Exercise objective => Restate the listing below exactly, images excluded.

Data to process =>
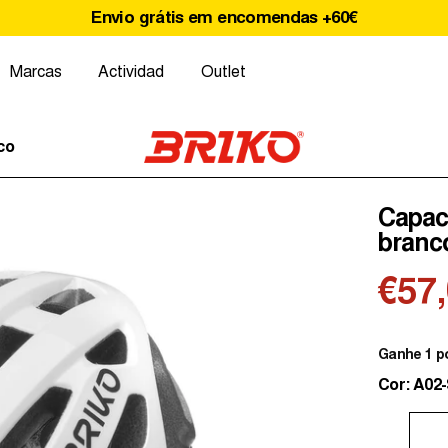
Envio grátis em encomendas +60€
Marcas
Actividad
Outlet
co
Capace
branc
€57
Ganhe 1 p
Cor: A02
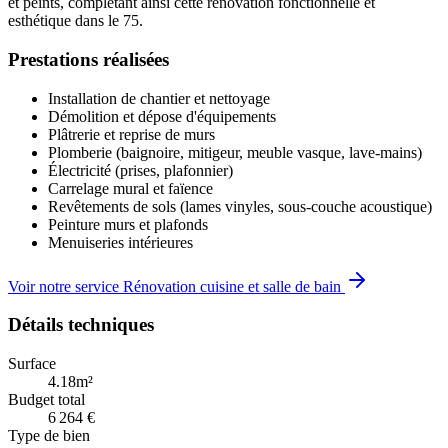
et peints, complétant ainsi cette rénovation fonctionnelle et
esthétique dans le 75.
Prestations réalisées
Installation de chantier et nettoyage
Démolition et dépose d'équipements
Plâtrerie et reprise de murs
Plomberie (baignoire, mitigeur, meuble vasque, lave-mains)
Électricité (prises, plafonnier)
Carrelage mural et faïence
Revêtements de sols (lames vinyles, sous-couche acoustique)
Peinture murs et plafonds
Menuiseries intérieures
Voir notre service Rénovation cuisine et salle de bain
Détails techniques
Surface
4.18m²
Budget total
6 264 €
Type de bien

Answer below =>
Envio grátis em encomendas +60€
Marcas
Actividad
Outlet
co
Capace
branc
€57
Ganhe 1 p
Cor: A02
et peints, complétant ainsi cette rénovation fonctionnelle et
esthétique dans le 75.
Prestations réalisées
Installation de chantier et nettoyage
Démolition et dépose d'équipements
Plâtrerie et reprise de murs
Plomberie (baignoire, mitigeur, meuble vasque, lave-mains)
Électricité (prises, plafonnier)
Carrelage mural et faïence
Revêtements de sols (lames vinyles, sous-couche acoustique)
Peinture murs et plafonds
Menuiseries intérieures
Voir notre service Rénovation cuisine et salle de bain
Détails techniques
Surface
4.18m²
Budget total
6 264 €
Type de bien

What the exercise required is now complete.